Saturday, July 12, 2014

Fairing the Planks

I began fairing the planks this week.

Without having a 20' batten, or the means to make one, I am using masking tape to line off each plank. It is a bit tedious to place the tape, step back for a look, adjust the tape, look again, and so forth until getting what appears to me (and I hope) is a fair line. But, it is what I have to work with and, so far, I am pleased with the results.

Using a multi-tool, block plane, a palm sander and a sanding block I trimmed two planks on the port side to the tape. The third plank will be masked off and trimmed tomorrow.

The measurements of the port side planks will be transferred to the starboard side planks, which should be trimmed to shape Monday and Tuesday.

The butt seams are being filled and faired as are the chines (the seam between the bottom and the garboard plank). Once the chines are filled and faired, the bottom will be ready for epoxy and fiber glass cloth… maybe by the middle of next week.

My new table saw arrived on Wednesday. It has been set up and works beautifully.

Tuesday, July 8, 2014

It's a Wooden Boat...

We often hear - and share - the refrain, "It's a wooden boat, it can be fixed" without really appreciating that fact.

Today, I had that lesson driven home…

When I planked Gardens I struggled with the garboards, particularly at the bow and especially on the starboard side. I knew there was a problem but didn't fully appreciate it until we turned Gardens over last weekend.

There was a gap - not a sliver of light shining through but a legitimate GAP (wide enough to drive the proverbial truck through) where the starboard garboard did NOT pull tight against the stem/spine. The problem is visible (sort of) in this view of the overturned hull:

While that photo doesn't show the gap, rest assured the gap is (was) located at the hump. No, I don't believe that hump (a mis-cut of the plank) caused the gap, the hump just marked the gap's location.
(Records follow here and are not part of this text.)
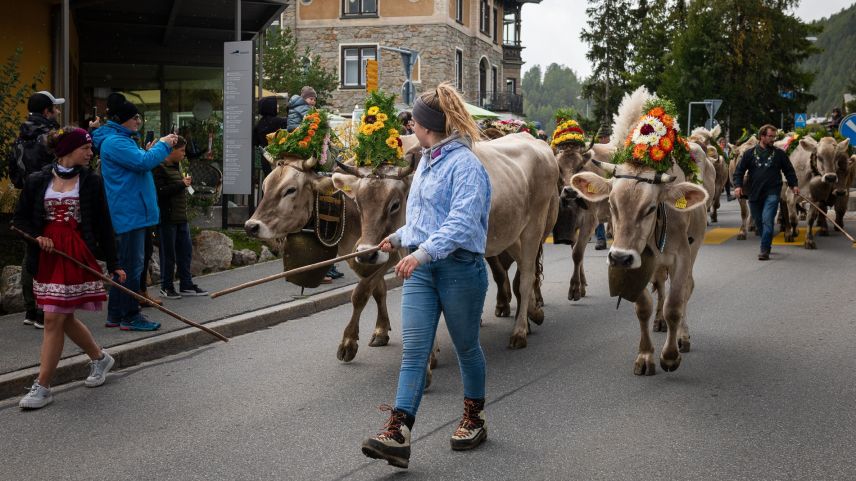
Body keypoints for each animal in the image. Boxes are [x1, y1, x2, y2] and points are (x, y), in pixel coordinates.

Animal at [568, 89, 716, 376]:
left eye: (650, 208)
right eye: (612, 204)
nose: (618, 257)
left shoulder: (681, 256)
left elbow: (675, 304)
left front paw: (670, 355)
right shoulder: (635, 260)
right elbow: (643, 306)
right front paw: (646, 356)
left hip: (695, 246)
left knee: (686, 290)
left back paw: (682, 336)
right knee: (659, 285)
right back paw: (659, 322)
A flap-sander on a grinder took car of the hump. A plug, fashioned of cut-offs and epoxy, filled the gap. The repair is visible in this view (albeit a bit out of focus):

So, my stewing and fretting about the gap over the last few days was unnecessary. I have a new appreciation for the adage, "It's a wooden boat, it can be fixed."

Saturday, July 5, 2014

Done! Done! Waiting...

The new-to-me band saw came home yesterday and, with some help, is now in the shop!


Gardens went from this:

and this:

To this:

Five adults and two 2x3x8' studs (slipped under the hull) had Gardens off her trailer, on the ground, rolled over and on the stands in about five minutes!
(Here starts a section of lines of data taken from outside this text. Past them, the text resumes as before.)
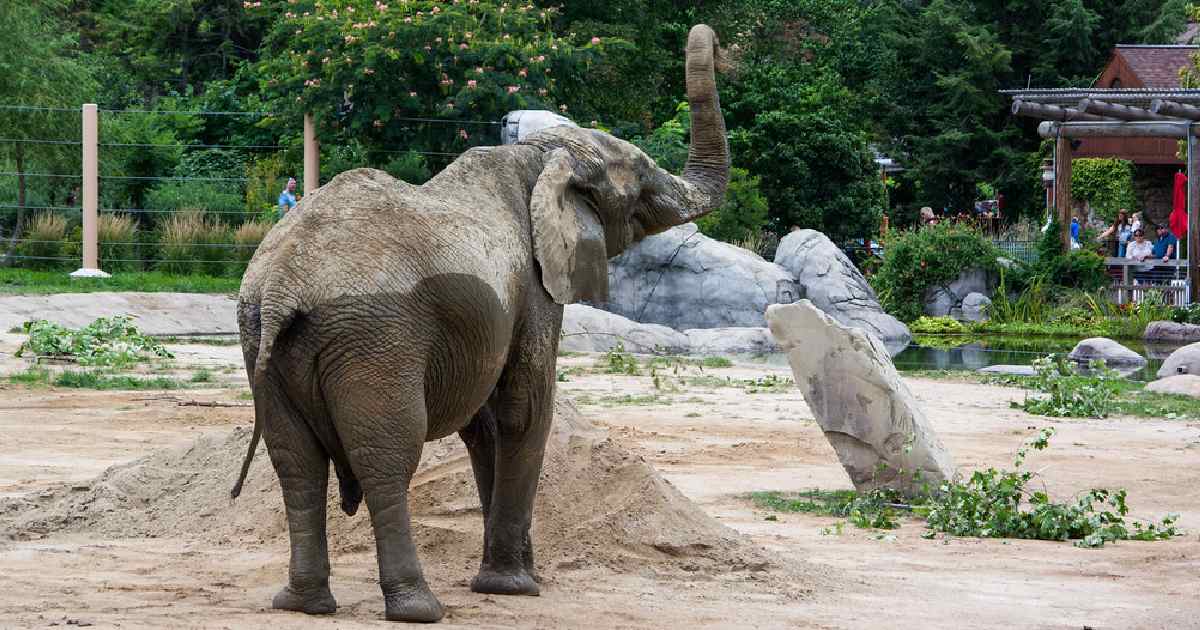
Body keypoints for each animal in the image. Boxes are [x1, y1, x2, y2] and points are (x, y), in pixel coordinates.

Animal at [228, 23, 724, 619]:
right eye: (643, 181)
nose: (711, 39)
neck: (538, 156)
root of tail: (281, 284)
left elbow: (485, 424)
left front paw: (518, 575)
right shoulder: (535, 287)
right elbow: (524, 409)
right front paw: (515, 587)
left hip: (262, 340)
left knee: (294, 461)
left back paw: (303, 604)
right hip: (374, 340)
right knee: (386, 456)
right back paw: (418, 607)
Getting Gardens rolled over feels great - lots to do but there it is right in front of me to do!

UPS Freight called on Thursday to schedule the delivery of the table saw next Wednesday afternoon.


Tuesday, July 1, 2014

Waiting for Tools

My new-to-me band saw is ready to be picked up this week. It will probably have to come home in two trips as the Escape is not large enough to hold the saw and stand.

The brand new table saw will be here next week! That means I need to de-clutter the shop to make room for the new saw. How is it that a new space can become so cluttered in such a short time?

While waiting for the saws, I have been busy figuring out how to build a layout table for laminating the stem; and, not so coincidentally, where to put the layout table. Checking the barn for what might be useful (my new "first step" for projects), I found another 4x8 sheet of chipboard, two 2x10x10 planks (previously used in my spar table) and two idle sawhorses. An "instant" table:

photo 408

I'll plot the points defining the shape of the bow on the table, secure blocks at those points and proceed with laminating the stem. Of course, I need to find the lumber for the stem and mill it to a workable size. I haven't seen anything in the barn as yet that is long enough (and not peppered with old, rusty nails) but there may be something out there. Otherwise, I'll have to visit the lumber yard for new material.

In quasi-boat related news, the Escape gets a tow hitch and wiring installed tomorrow. I'm still looking for a trailer for Gardens.

In totally non-boat related news, we had a great time attending a Bonnie Raitt concert last night at the Interlochen Center for the Arts. She and her band have a genuinely good time playing their music and their audiences have a great time watching and listening.